Other Studies	Radon Concentration (BqL−1)	References
Romania	11.4	[36]
Brazil	15.4	[37]
Saudi-Arabia	1.16	[38]
India	19.7	[39]
Iraq	1.15	[40]
Croatia	4.1	[41]
Canada	0.8	[42]
Nigeria	9.7	[43]
Gilgit (Pakistan)	250	[44]
Present Study (AJK)	7.86	-

). In Bagh, Kashmir, a radon concentration of 7.86 Bq/L was found in the present study. This value is somewhat higher than what has been reported in certain countries, but it is still lower than in other areas. The levels of radon concentration in the present study are higher compared to those in Saudi Arabia, Iraq, Croatia, and Canada. On the other hand, Romania, Brazil, India, and Nigeria have reported higher radon concentrations compared to this work. In Romania, Brazil, and India, the radon levels were found to be considerably higher, whereas Nigeria had a slightly elevated radon concentration. Interestingly, Gilgit, another region in Pakistan, showed a significantly higher radon concentration, emphasizing the variations that exist within the same country. This analysis highlights the importance of conducting radon assessments specific to each location, as there are notable variations in radon levels across different regions.

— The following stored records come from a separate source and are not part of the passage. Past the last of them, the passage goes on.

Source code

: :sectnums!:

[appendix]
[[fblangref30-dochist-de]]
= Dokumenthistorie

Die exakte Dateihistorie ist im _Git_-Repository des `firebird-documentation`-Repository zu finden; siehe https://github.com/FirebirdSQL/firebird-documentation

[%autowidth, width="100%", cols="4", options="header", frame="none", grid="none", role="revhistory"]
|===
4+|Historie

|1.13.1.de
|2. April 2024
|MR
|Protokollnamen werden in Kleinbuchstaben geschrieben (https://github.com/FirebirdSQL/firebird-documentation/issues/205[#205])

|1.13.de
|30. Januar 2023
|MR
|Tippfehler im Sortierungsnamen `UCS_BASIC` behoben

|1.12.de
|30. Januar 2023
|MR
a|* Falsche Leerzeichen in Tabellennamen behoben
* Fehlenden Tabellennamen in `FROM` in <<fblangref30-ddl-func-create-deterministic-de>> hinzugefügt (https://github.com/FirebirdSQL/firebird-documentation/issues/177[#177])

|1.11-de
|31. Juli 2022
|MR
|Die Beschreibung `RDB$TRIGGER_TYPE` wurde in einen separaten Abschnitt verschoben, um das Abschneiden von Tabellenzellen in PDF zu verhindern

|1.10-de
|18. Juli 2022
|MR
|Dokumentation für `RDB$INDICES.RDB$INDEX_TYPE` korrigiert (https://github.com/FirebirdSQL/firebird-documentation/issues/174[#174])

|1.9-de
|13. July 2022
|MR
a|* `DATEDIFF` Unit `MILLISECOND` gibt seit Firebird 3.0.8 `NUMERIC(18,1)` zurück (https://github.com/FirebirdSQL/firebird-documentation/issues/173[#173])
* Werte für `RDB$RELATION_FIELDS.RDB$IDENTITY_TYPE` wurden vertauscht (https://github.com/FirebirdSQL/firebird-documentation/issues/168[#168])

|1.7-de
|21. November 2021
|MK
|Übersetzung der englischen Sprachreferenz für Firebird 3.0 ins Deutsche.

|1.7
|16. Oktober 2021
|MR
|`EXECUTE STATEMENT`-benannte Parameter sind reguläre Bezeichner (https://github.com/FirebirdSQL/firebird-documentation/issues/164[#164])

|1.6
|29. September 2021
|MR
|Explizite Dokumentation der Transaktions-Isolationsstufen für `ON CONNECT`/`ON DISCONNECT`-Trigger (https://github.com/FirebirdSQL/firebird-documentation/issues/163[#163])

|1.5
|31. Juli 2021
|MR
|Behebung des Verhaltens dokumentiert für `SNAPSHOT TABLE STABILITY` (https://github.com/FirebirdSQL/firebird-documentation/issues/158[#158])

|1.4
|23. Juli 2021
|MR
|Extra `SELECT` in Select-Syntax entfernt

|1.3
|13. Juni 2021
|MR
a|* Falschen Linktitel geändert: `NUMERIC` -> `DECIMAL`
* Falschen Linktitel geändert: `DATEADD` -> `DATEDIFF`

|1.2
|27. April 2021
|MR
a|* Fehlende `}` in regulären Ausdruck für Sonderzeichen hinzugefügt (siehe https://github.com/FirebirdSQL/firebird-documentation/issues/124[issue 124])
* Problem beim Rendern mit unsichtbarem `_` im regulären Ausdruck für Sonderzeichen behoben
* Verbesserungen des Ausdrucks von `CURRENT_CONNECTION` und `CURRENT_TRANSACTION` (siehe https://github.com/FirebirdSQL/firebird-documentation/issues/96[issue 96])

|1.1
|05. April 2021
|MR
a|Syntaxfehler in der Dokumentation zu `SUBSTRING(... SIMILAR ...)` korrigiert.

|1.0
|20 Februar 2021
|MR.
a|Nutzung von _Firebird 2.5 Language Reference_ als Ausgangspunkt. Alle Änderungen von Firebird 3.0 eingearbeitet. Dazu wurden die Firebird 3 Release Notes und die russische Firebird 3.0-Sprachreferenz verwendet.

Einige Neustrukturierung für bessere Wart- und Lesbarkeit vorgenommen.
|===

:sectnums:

3.5. Strengths and Limitations

The strengths of this study include the evaluation of radon levels in natural spring water and bottled water, and the health hazards and carcinogenic effects associated with radon gas. Additionally, this research establishes a baseline for the radon levels in the study area. A deeper understanding of the factors affecting Rn levels requires us to examine measured concentrations against additional geological parameters, such as geology, soil type, and radionuclide parameters in water, which is considered as a limitation of this study and will be investigated in future analyses.

4. Conclusions

The aim of this study was to assess radon level in natural spring water in the Bagh district using an active (RAD7) method. The average radon concentration was used to determine spatial distribution and health hazards. The results showed that the maximum radon concentration was 30.06 ± 3.7 Bq/L in S22 and the lowest was 0.28 ± 0.1 Bq/L in Sample 12, with an average of 7.86 ± 2.3 Bq/L. Radon levels in drinking water can vary depending on geography and time, including active plate tectonics, underlying geology, mineral composition, soil texture, and climate. The average radon concentration in S4, S20, S21, S22, S24, S26, and S27 samples is above the US-EPA’s 11 Bq/L standard, which could be attributed to seismic activity, landslides, or the underlying geology. The investigation found that natural spring water had a higher radon level and effective annual dose than bottled drinking water because water from subterranean aquifers increases the risk of contact with radioactive substances. The bottled drinking water posed no carcinogenic risk while more than 50% of the natural spring water samples exceeded the risk limit. This paper provides a baseline for radon levels in drinking water of Bagh district and concludes that prolonged radon exposure may affect the health of some individuals in the Bagh area consuming the water from natural springs. To better understand the dynamics of radon concentrations, we recommend constant radon monitoring in the area.